EXERCISE:
The required answer is the data below, restated word for word with images omitted.

Saved entries
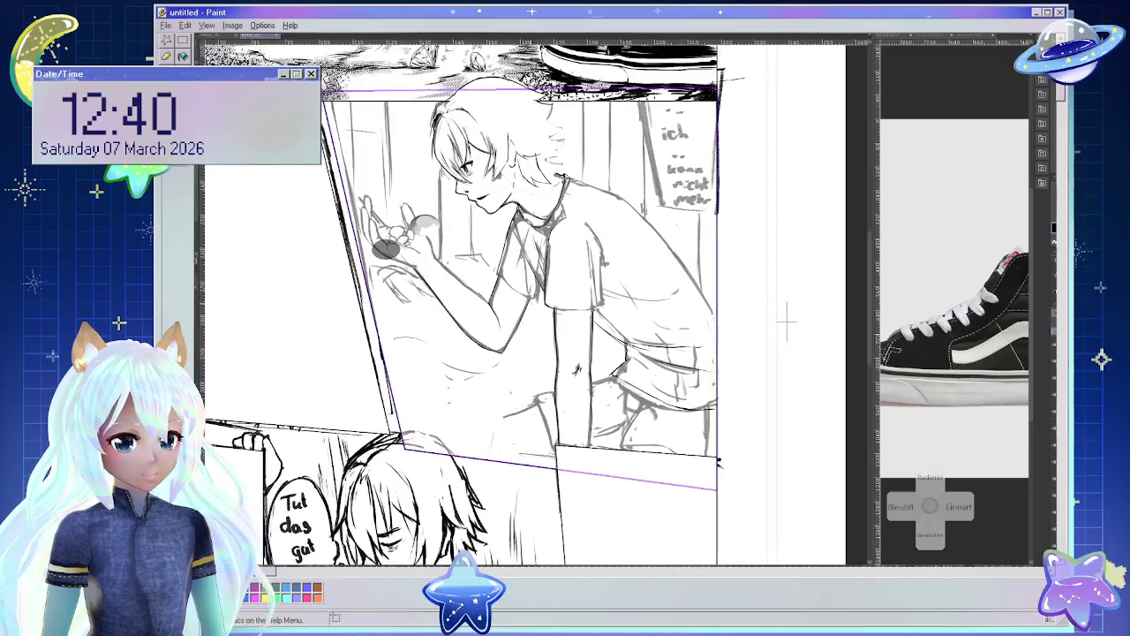
{"action": "key", "text": "ctrl+plus"}
{"action": "key", "text": "ctrl+plus"}
{"action": "key", "text": "ctrl+plus"}
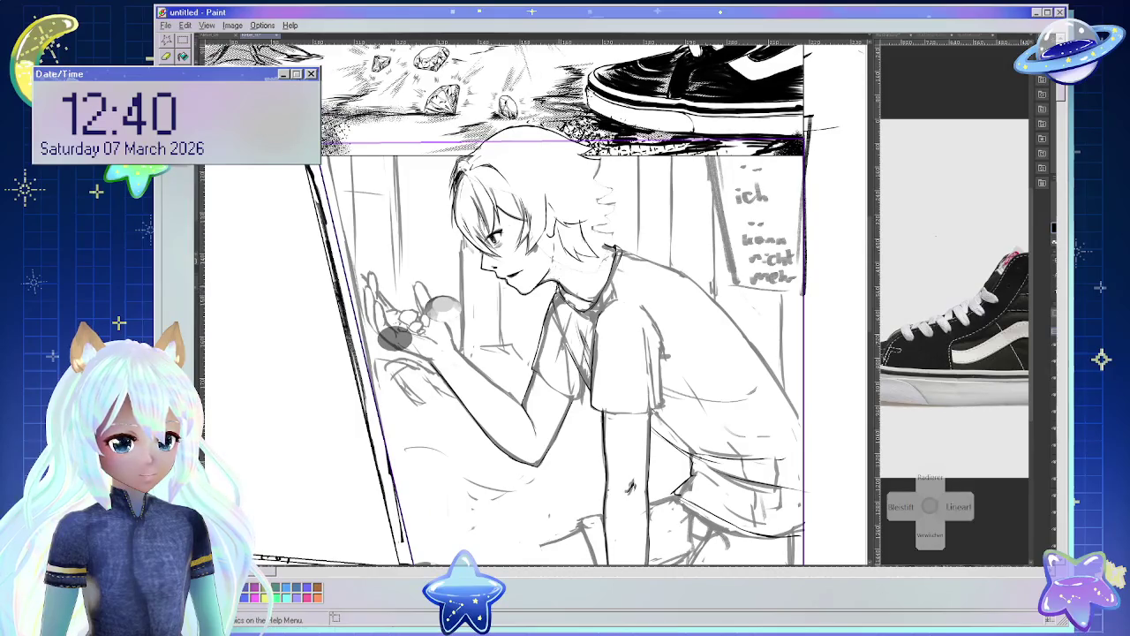
{"action": "key", "text": "ctrl+minus"}
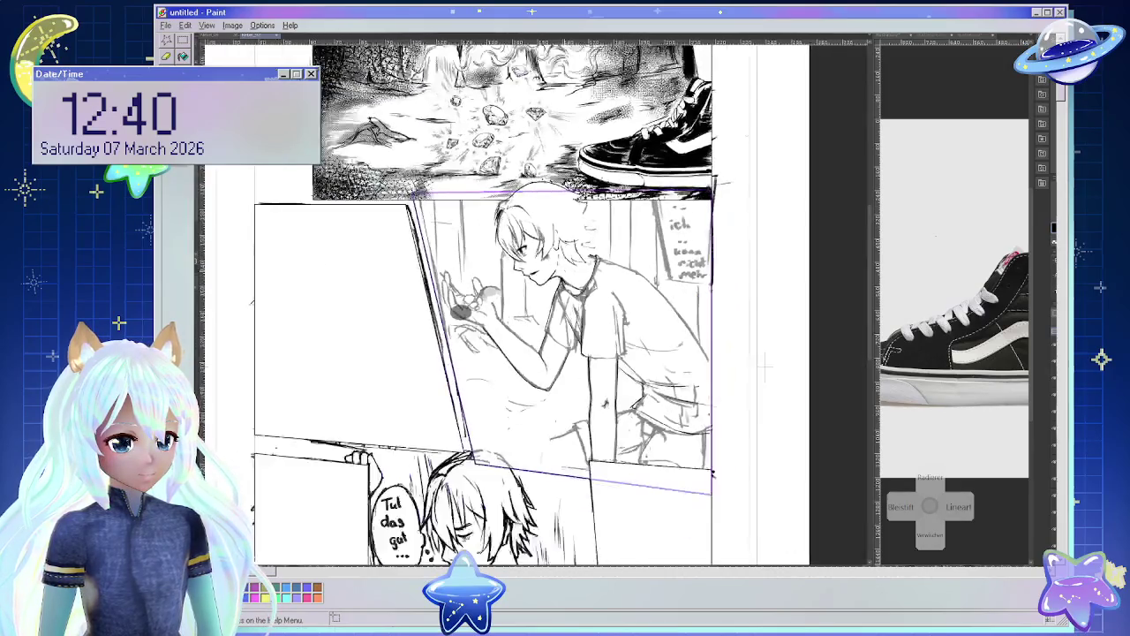
{"action": "key", "text": "ctrl+plus"}
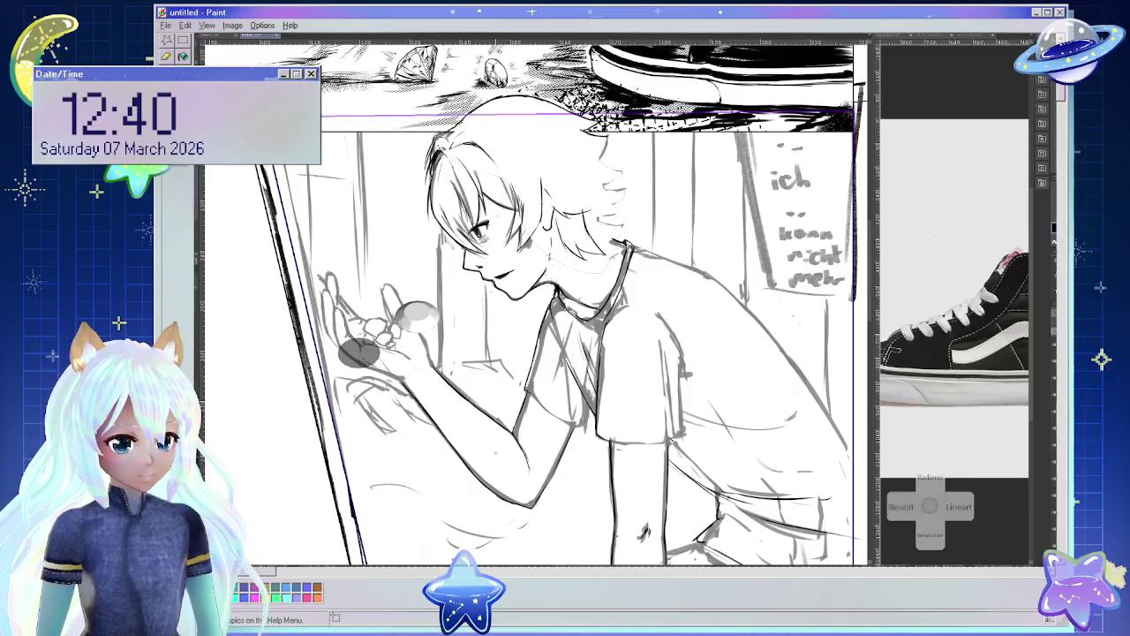
{"action": "key", "text": "ctrl+minus"}
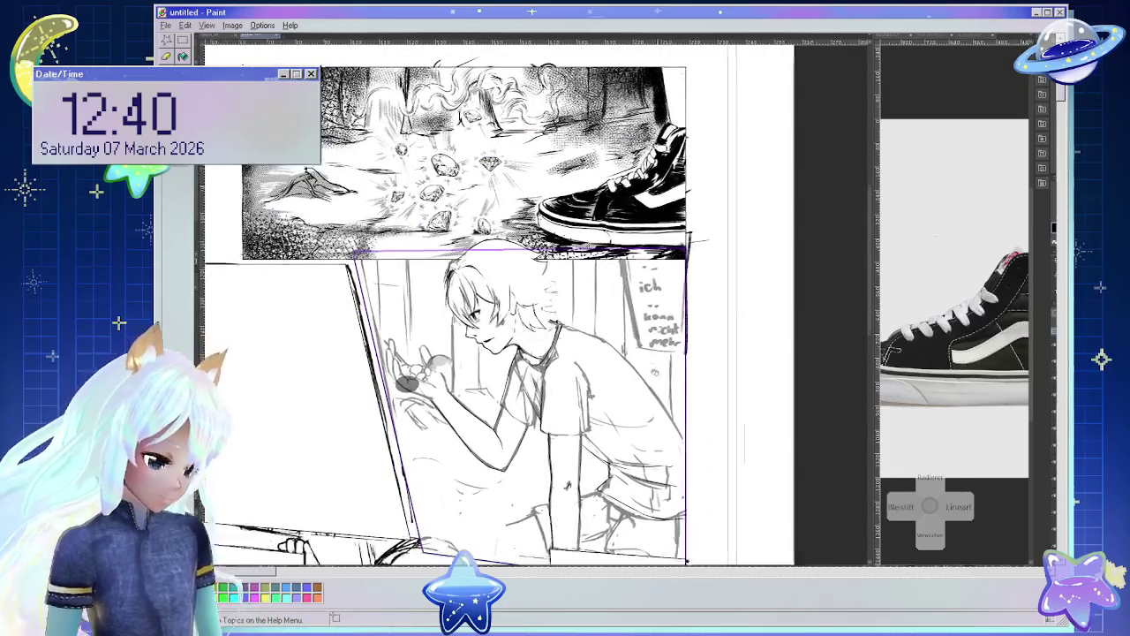
{"action": "key", "text": "r"}
{"action": "key", "text": "ctrl+plus"}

EXERCISE RESPONSE:
{"action": "key", "text": "ctrl+plus"}
{"action": "key", "text": "ctrl+plus"}
{"action": "key", "text": "ctrl+plus"}
{"action": "key", "text": "ctrl+minus"}
{"action": "key", "text": "ctrl+plus"}
{"action": "key", "text": "ctrl+minus"}
{"action": "key", "text": "r"}
{"action": "key", "text": "ctrl+plus"}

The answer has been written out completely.